#### Requirement
Search the entries for the word "zero". Copy every line where it turns up.

#### Material shown
-- Opening Marker --

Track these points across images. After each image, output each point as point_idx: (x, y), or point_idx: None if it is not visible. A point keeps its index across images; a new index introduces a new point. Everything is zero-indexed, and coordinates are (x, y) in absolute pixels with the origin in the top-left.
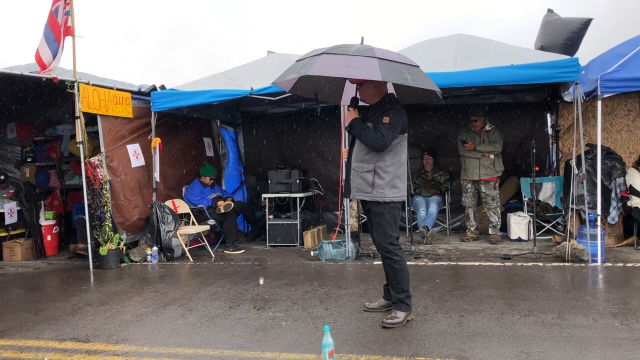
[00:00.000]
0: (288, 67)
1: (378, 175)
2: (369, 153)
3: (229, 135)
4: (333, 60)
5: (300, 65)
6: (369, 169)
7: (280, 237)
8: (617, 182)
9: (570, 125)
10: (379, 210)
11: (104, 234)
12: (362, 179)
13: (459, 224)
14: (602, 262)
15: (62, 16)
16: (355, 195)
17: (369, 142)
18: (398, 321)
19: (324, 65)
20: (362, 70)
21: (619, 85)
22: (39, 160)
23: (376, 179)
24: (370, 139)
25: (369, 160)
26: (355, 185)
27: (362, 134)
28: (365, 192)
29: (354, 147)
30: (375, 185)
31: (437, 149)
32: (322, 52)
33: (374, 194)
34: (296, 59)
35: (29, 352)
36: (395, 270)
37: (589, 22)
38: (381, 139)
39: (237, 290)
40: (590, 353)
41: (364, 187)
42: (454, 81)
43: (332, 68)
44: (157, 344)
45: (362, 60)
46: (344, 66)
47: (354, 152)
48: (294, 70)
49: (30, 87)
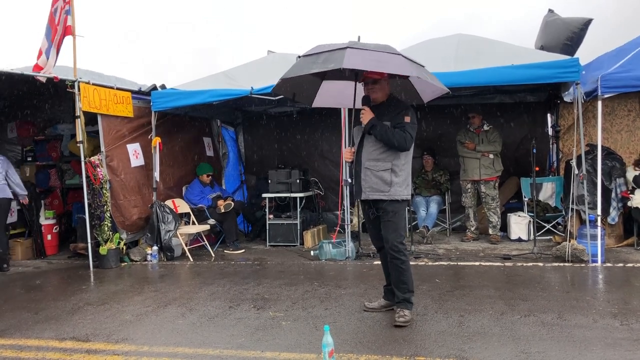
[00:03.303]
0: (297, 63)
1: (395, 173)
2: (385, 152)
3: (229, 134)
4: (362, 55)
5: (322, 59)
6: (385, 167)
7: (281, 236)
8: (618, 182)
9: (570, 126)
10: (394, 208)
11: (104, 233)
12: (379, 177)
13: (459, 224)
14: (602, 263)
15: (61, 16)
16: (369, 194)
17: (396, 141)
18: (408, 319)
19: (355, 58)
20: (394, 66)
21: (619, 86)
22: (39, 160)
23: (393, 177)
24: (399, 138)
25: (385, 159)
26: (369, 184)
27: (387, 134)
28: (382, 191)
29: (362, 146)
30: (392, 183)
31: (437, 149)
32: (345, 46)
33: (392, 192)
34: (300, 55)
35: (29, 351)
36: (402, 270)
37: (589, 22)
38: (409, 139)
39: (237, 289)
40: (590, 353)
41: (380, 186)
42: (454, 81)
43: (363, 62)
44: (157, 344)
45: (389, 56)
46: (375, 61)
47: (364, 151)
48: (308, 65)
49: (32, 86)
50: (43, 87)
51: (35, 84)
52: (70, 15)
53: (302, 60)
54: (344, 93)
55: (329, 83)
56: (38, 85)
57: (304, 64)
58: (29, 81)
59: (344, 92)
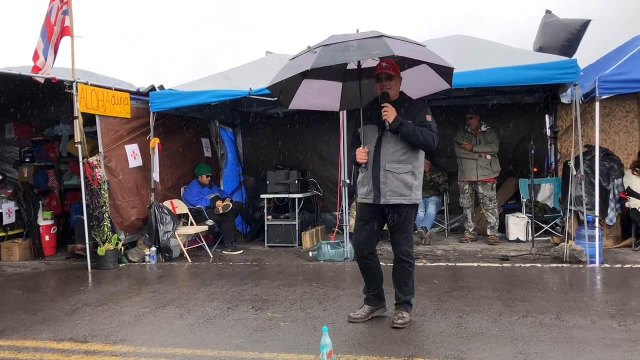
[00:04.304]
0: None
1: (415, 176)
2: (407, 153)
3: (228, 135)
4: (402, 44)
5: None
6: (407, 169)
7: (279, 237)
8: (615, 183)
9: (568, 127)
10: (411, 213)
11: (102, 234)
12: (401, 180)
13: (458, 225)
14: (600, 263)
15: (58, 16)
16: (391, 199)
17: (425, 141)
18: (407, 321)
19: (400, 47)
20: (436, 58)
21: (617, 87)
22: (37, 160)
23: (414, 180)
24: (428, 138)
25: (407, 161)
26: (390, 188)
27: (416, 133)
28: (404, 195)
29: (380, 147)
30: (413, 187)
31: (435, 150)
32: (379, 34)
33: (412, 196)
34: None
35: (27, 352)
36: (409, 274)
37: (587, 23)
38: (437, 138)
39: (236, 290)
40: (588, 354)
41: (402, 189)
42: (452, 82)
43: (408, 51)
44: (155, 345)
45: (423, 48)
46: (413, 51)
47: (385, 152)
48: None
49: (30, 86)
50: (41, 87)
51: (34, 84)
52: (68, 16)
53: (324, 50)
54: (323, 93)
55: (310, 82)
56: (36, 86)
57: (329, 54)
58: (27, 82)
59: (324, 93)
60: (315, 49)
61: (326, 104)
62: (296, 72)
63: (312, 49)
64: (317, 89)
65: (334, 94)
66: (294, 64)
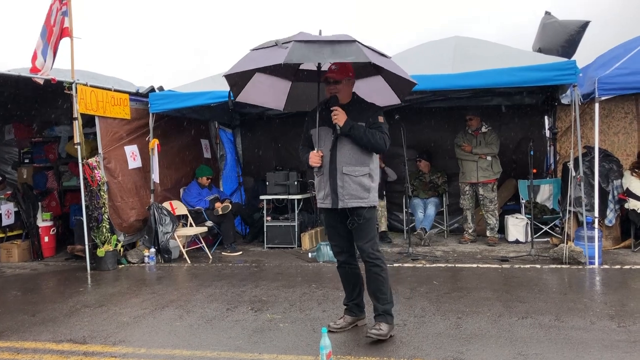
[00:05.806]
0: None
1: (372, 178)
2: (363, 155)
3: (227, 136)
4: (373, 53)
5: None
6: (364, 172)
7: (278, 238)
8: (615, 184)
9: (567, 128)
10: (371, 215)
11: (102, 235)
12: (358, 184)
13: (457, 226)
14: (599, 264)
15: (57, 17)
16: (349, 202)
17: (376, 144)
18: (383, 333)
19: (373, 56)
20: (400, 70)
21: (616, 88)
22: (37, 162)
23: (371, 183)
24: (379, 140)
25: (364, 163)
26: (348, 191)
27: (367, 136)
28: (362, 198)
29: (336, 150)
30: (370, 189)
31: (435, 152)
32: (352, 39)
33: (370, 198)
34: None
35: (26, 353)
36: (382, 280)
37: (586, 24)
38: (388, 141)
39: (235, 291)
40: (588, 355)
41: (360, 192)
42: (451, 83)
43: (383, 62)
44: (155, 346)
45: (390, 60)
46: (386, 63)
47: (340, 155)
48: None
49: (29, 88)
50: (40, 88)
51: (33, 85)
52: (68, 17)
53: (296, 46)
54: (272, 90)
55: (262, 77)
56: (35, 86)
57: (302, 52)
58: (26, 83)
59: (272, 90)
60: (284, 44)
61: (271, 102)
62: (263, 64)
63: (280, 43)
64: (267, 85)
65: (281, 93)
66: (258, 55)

-- Closing Marker --
-- Opening Marker --

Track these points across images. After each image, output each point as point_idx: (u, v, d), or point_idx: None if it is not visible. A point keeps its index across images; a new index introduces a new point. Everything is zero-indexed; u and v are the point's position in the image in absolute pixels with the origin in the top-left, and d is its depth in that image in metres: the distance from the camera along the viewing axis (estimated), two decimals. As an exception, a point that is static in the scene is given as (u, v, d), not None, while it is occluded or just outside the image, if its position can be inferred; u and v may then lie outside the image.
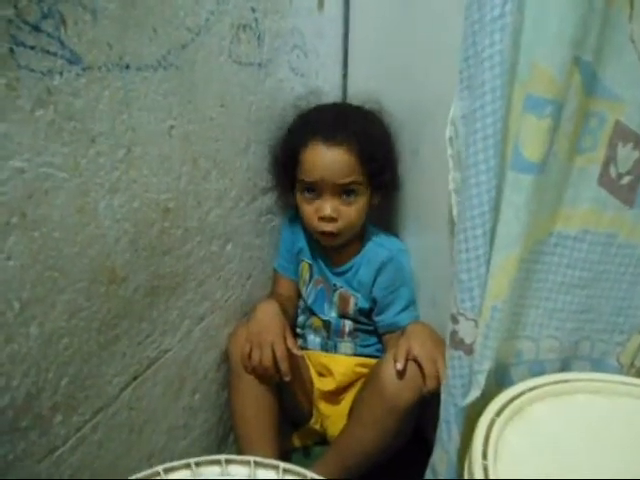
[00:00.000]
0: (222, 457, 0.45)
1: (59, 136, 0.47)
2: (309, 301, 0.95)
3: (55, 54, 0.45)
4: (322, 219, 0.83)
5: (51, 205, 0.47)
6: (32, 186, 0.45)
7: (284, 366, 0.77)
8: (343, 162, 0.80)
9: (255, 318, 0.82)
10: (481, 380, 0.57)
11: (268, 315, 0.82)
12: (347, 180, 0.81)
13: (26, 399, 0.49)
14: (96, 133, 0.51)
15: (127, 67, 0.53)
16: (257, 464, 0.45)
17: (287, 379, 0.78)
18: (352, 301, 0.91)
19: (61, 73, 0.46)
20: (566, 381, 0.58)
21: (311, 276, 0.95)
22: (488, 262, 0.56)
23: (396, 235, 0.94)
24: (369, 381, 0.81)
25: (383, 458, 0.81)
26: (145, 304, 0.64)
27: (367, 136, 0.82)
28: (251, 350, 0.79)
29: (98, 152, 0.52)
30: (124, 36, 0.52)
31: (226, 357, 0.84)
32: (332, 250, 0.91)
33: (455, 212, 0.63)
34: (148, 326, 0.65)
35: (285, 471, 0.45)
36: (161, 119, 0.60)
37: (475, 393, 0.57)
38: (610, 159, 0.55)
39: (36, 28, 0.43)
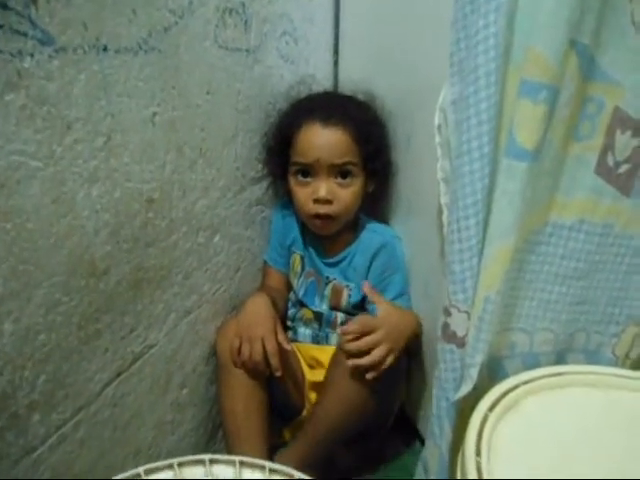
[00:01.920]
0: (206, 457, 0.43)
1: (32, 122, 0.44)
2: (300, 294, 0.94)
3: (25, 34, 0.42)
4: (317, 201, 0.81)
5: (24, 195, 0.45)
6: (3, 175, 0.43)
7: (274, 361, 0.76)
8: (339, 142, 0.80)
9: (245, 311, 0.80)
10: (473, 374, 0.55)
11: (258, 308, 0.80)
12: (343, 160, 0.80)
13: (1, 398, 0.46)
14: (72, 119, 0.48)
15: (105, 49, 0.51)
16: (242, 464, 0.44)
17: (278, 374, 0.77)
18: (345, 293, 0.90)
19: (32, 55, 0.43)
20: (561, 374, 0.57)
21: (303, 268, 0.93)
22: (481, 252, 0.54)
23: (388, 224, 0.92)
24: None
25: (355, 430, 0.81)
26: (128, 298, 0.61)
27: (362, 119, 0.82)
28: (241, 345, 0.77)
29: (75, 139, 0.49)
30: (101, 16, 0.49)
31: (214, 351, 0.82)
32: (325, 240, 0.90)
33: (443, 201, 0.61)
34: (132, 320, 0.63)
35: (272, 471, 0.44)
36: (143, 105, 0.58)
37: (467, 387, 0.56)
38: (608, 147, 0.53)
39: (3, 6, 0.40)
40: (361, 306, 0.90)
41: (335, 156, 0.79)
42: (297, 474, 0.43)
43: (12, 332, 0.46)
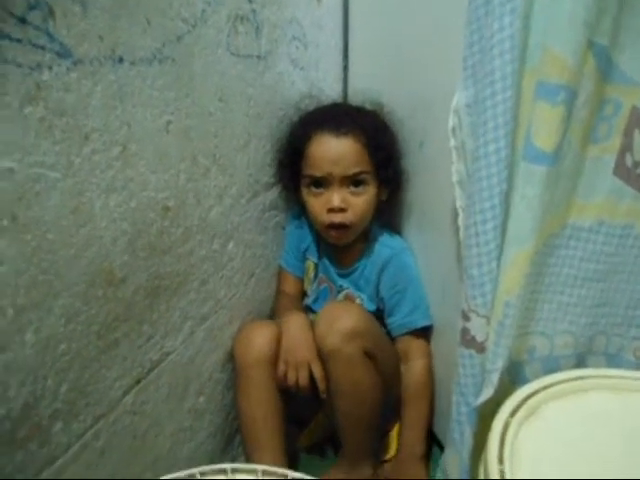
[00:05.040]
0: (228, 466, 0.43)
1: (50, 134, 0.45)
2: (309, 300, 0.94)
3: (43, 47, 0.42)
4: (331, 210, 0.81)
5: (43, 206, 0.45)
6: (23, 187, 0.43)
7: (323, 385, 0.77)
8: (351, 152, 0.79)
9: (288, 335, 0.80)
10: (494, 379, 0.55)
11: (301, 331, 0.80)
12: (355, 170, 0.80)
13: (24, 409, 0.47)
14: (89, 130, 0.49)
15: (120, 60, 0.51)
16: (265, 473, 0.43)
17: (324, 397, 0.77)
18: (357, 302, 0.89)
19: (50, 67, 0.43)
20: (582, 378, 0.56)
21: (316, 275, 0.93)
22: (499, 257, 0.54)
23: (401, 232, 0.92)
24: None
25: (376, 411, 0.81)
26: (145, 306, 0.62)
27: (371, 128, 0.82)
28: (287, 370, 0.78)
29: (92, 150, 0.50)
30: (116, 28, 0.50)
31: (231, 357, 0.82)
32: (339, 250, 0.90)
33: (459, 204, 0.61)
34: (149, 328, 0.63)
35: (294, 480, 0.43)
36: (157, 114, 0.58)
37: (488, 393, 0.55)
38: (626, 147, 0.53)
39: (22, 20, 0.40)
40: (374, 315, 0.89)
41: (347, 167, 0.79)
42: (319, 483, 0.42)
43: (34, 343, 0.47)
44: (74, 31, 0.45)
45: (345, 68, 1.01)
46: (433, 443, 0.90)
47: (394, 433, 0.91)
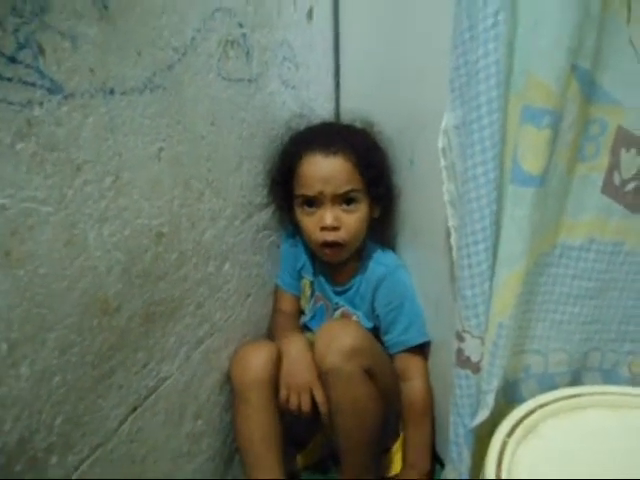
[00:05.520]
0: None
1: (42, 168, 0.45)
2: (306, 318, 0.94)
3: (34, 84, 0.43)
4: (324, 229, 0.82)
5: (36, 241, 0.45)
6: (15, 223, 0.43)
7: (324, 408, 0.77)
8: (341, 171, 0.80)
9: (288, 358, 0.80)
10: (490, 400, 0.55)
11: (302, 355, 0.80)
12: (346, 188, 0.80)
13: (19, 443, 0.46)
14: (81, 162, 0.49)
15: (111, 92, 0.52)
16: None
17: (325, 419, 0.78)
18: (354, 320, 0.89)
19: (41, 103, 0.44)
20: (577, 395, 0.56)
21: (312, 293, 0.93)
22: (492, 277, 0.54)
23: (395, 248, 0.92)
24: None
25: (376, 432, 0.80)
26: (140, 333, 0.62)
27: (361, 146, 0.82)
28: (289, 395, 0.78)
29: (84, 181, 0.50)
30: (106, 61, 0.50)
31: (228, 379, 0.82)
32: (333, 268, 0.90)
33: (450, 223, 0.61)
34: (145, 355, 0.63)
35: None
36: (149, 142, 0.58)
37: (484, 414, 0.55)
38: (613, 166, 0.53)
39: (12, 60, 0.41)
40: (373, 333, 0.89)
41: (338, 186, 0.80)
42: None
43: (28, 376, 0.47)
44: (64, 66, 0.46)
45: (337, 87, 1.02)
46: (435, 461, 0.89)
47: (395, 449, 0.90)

-- Closing Marker --
-- Opening Marker --

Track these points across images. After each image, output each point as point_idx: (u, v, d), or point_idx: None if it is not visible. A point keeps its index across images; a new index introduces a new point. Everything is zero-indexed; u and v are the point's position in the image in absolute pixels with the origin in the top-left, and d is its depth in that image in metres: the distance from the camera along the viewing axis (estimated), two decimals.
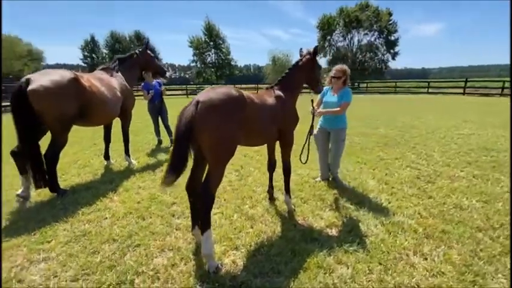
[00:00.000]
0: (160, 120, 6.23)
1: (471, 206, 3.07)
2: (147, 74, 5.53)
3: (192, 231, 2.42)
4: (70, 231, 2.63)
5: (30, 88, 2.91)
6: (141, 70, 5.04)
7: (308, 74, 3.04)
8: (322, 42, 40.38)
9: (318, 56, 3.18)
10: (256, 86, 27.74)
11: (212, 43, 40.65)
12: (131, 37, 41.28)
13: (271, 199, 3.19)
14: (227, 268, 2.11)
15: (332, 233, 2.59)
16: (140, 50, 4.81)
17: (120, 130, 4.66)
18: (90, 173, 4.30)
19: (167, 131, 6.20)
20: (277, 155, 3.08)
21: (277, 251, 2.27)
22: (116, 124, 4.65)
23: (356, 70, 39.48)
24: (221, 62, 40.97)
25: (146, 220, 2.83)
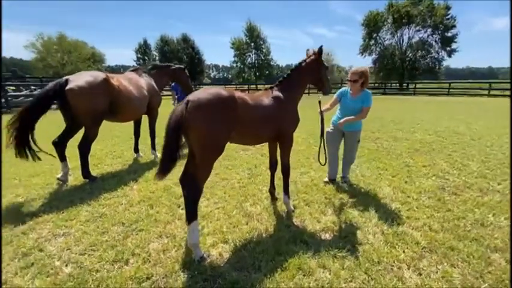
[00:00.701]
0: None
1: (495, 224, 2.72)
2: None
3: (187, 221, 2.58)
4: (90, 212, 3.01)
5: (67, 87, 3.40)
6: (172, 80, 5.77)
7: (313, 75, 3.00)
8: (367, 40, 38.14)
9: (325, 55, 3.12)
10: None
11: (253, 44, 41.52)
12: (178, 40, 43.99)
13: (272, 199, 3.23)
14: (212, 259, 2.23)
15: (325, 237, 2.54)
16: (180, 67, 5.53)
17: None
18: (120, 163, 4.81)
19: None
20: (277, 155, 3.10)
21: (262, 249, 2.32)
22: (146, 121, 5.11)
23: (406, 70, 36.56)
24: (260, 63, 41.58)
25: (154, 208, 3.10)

-- Closing Marker --

#### Solution
Track these points across images. After each image, output each point as point_idx: (x, y), or point_idx: None if it is not visible. A point keeps its index across images; a new index introduces a new point. Everything is zero-indexed, and coordinates are (x, y) in absolute pixels with the origin in the top-left.
Track these points across images. After each image, output each point as point_idx: (u, v, d), or point_idx: None if it is not visible. A point keeps its index across images; a new index introduces a new point. Everything is zero-indexed; u and v are the point's position in the image in absolute pixels with the origin in the top-left, and d is its depth in that image in metres: the distance from the camera along the viewing axis (estimated), two decimals. As an exception, a point that is static in the scene is given as (u, v, d), not None, while it is occluded or just outside the image, if its position can be inferred; u and v may then lie outside the image.
Track these points across images. After each image, output each point as point_idx: (u, v, d), or point_idx: None if it is not visible. A point keeps its index across images; a new index introduces a new point. Everything is zero-indexed; u and v are the point's position in the image in absolute pixels with the origin in the top-left, and d is its depth in that image in metres: the distance from the camera along the viewing axis (estimated), two decimals.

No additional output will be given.